Task objective → Set down exactly the lines below, starting at the one that contains "position: relative;" and ending at the one that contains "width: 734px;", with both of those lines included and nothing else.
***** Input records
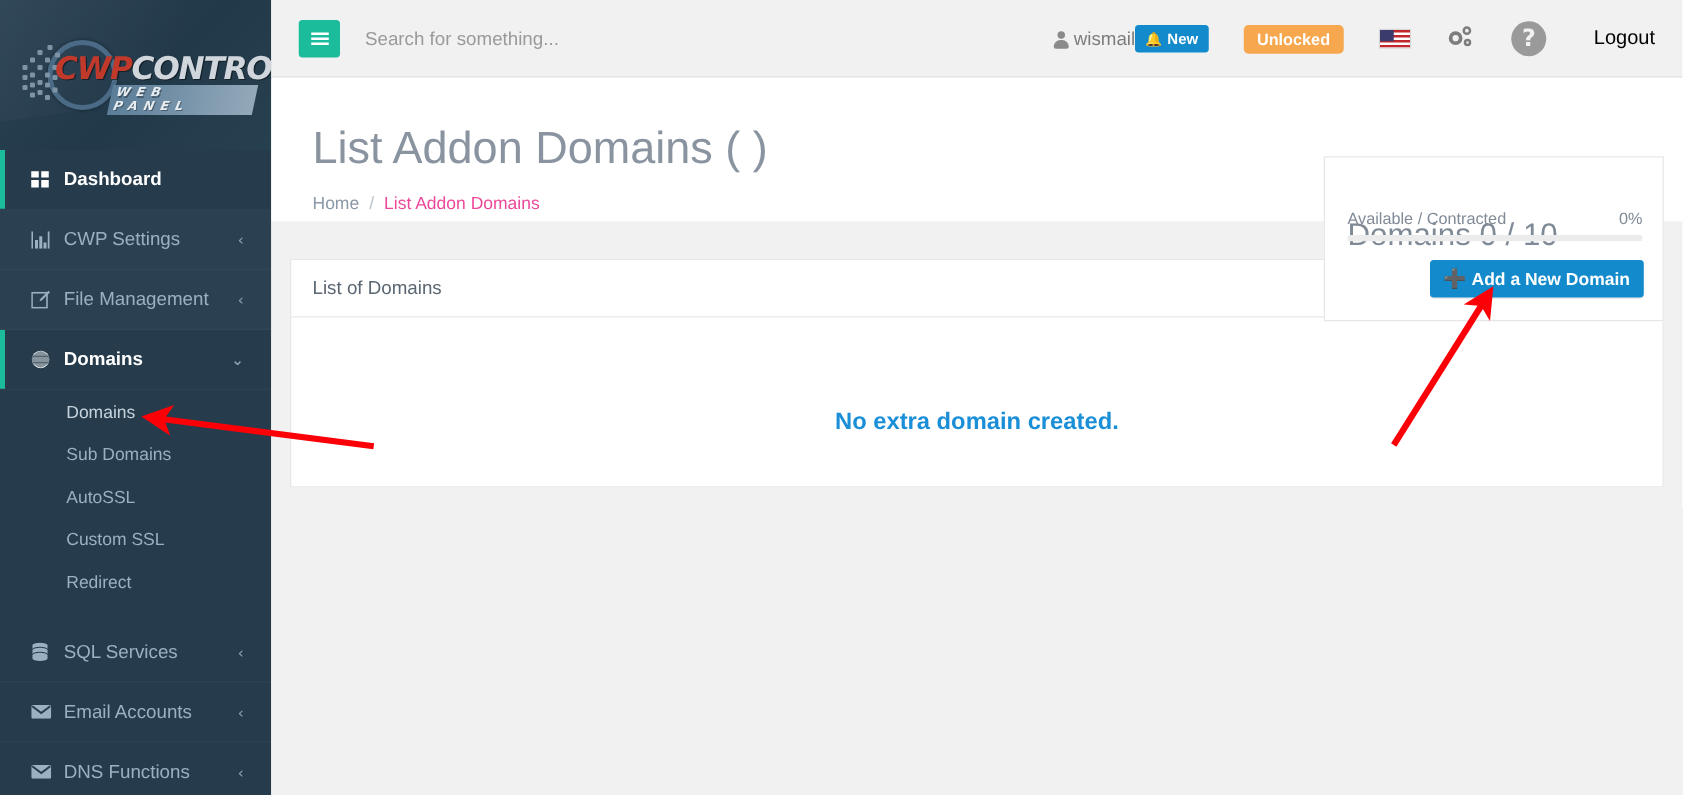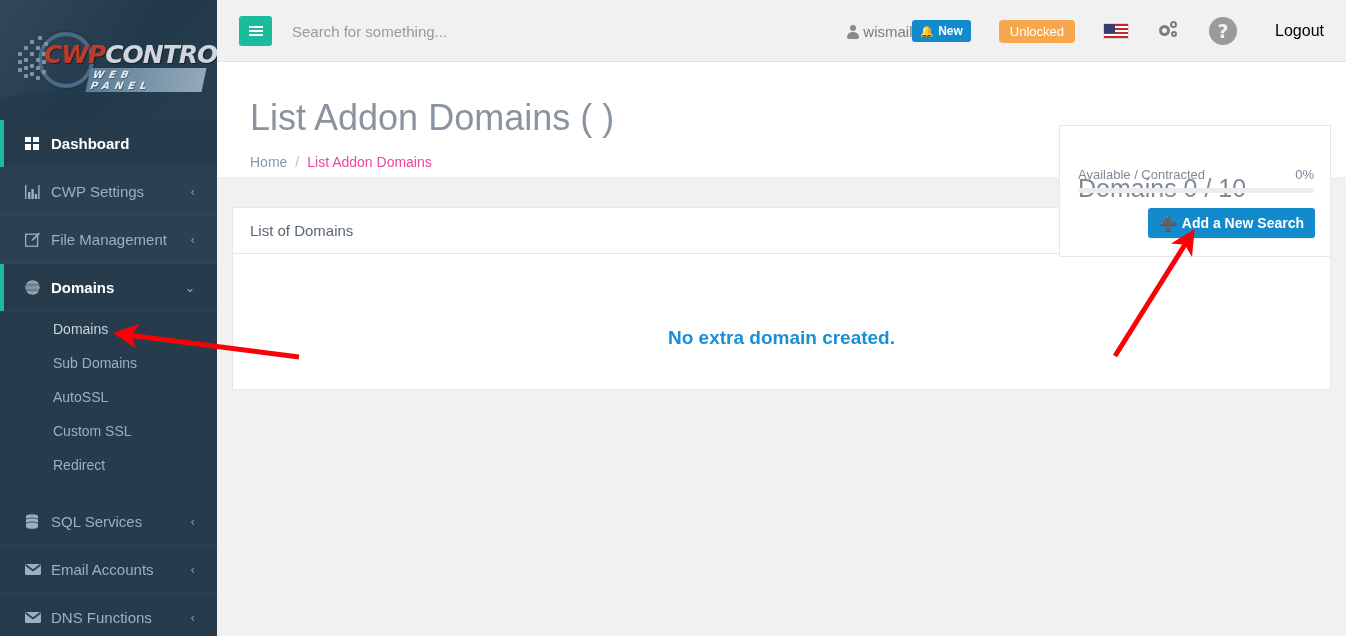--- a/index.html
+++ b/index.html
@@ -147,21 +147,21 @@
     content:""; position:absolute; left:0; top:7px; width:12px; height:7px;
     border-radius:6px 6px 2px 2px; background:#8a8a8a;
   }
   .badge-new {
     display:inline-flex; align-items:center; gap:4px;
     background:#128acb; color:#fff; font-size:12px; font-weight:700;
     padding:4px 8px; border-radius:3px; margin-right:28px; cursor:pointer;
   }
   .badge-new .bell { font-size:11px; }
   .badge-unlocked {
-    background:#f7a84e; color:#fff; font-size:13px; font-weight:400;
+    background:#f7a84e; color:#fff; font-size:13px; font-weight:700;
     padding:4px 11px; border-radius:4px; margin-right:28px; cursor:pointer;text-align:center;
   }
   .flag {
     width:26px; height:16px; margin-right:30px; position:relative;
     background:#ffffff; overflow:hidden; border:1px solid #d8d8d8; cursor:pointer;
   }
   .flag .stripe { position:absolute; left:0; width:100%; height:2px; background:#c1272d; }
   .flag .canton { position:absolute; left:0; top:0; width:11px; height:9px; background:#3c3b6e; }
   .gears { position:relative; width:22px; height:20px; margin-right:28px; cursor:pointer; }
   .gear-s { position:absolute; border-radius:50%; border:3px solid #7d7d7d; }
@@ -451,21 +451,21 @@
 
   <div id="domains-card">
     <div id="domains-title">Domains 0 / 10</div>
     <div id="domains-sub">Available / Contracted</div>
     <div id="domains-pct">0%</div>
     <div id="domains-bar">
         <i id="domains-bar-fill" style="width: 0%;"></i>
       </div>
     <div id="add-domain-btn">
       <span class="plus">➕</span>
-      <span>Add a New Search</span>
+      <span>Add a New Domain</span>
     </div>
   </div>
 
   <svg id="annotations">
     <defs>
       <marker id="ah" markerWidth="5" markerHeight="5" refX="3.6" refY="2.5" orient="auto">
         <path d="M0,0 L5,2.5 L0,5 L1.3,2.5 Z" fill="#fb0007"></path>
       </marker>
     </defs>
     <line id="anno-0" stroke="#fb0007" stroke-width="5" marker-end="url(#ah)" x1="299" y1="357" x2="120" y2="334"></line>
**********
***** Input records
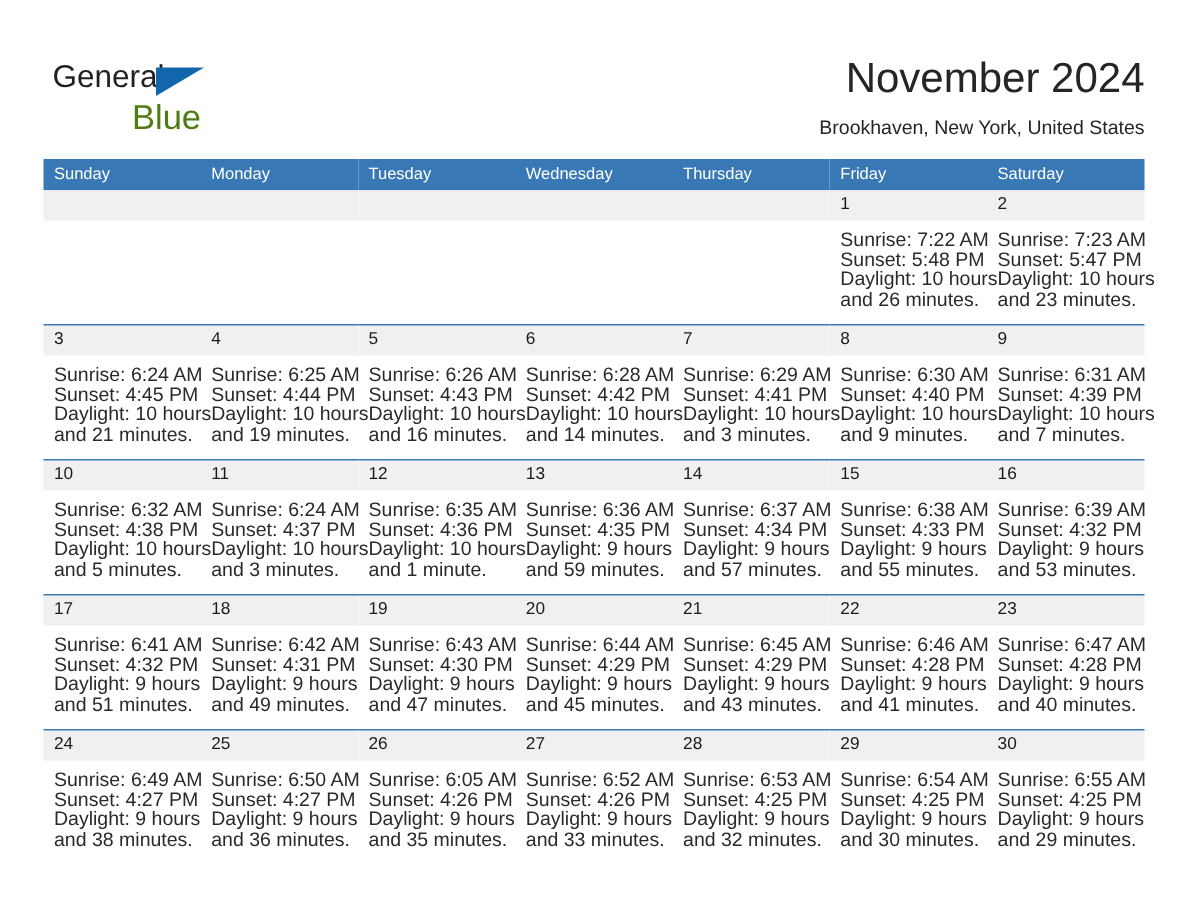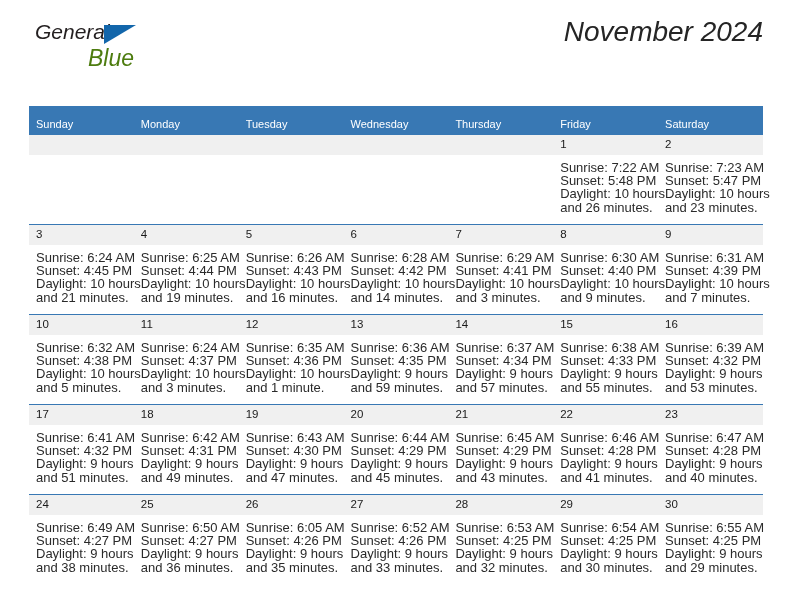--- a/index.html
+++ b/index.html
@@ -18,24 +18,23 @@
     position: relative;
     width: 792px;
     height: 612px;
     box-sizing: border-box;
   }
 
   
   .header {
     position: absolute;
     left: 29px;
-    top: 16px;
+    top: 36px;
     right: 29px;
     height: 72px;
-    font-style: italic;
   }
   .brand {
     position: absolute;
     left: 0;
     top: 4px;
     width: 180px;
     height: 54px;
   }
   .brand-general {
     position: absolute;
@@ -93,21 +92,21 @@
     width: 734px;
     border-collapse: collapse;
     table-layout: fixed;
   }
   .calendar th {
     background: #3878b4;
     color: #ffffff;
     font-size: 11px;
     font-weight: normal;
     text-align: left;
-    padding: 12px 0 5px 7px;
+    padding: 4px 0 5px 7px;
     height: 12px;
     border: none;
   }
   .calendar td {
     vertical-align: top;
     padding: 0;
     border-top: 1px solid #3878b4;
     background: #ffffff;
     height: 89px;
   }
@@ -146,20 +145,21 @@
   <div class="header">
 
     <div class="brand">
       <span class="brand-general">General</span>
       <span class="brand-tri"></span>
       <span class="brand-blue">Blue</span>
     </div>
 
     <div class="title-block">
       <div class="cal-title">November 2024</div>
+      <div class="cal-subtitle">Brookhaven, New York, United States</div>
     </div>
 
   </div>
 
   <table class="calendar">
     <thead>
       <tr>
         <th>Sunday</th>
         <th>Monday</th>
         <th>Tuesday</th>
**********
Output for this task →
     position: relative;
     width: 792px;
     height: 612px;
     box-sizing: border-box;
   }
 
   
   .header {
     position: absolute;
     left: 29px;
-    top: 16px;
+    top: 36px;
     right: 29px;
     height: 72px;
-    font-style: italic;
   }
   .brand {
     position: absolute;
     left: 0;
     top: 4px;
     width: 180px;
     height: 54px;
   }
   .brand-general {
     position: absolute;
@@ -93,21 +92,21 @@
     width: 734px;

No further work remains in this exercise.